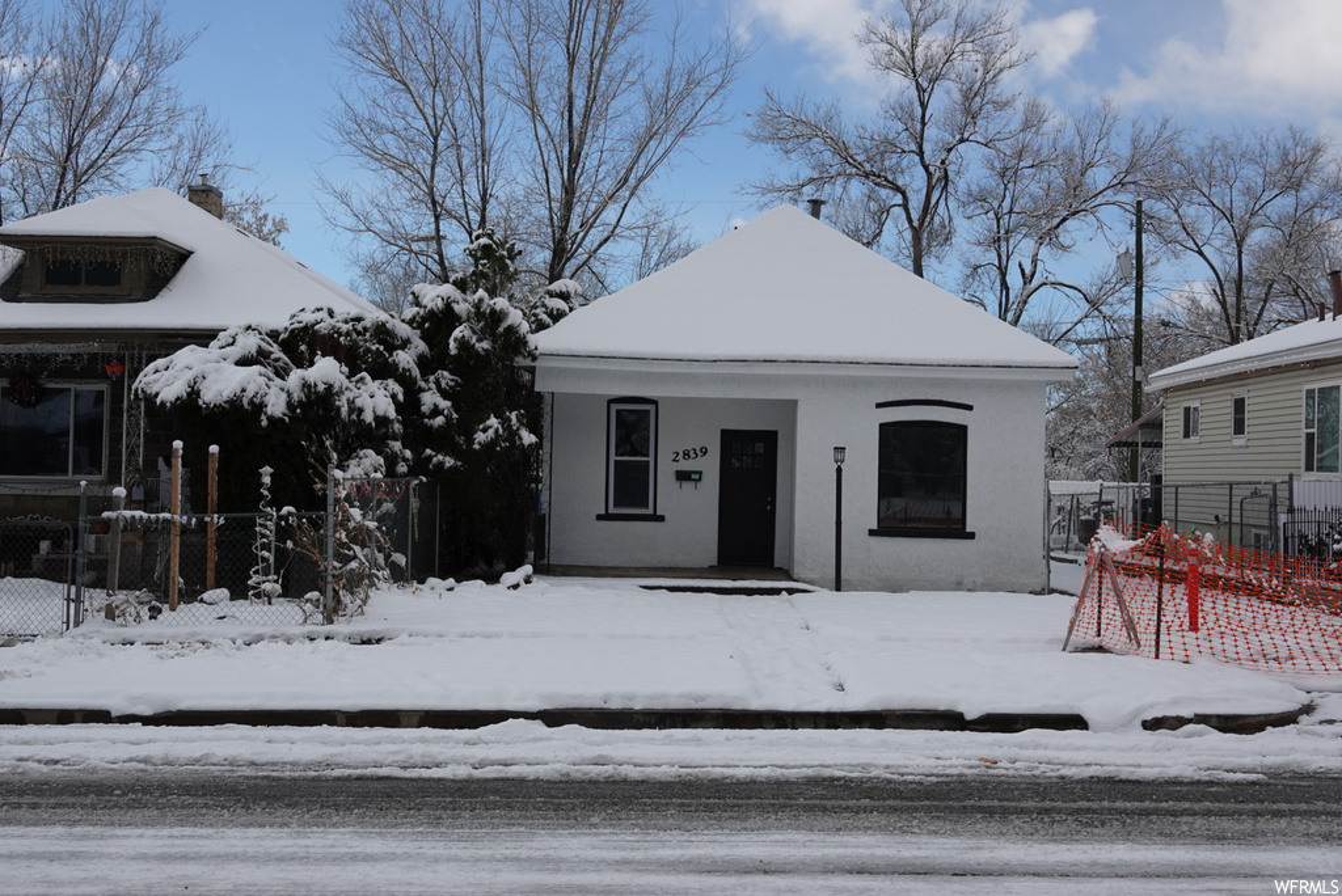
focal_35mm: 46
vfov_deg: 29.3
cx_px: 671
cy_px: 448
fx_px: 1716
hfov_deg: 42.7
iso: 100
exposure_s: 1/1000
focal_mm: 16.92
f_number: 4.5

==========

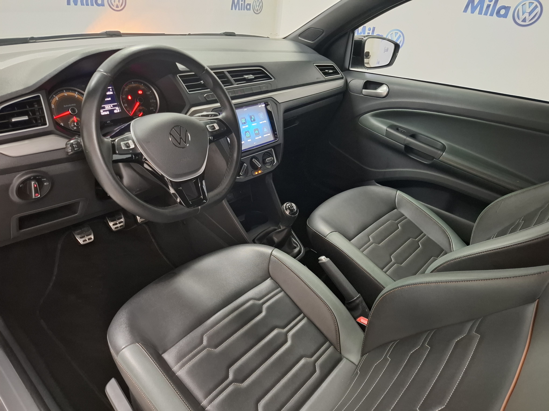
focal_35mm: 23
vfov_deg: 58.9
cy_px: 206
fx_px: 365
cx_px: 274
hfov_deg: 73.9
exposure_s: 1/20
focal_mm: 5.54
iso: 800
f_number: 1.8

==========

**DIRECTIONS:** After locating the line with "focal_35mm: 46" above, return that line and every later line through the one with "f_number: 4.5", word for word and with nothing else.

**ANSWER BOX:**
focal_35mm: 46
vfov_deg: 29.3
cx_px: 671
cy_px: 448
fx_px: 1716
hfov_deg: 42.7
iso: 100
exposure_s: 1/1000
focal_mm: 16.92
f_number: 4.5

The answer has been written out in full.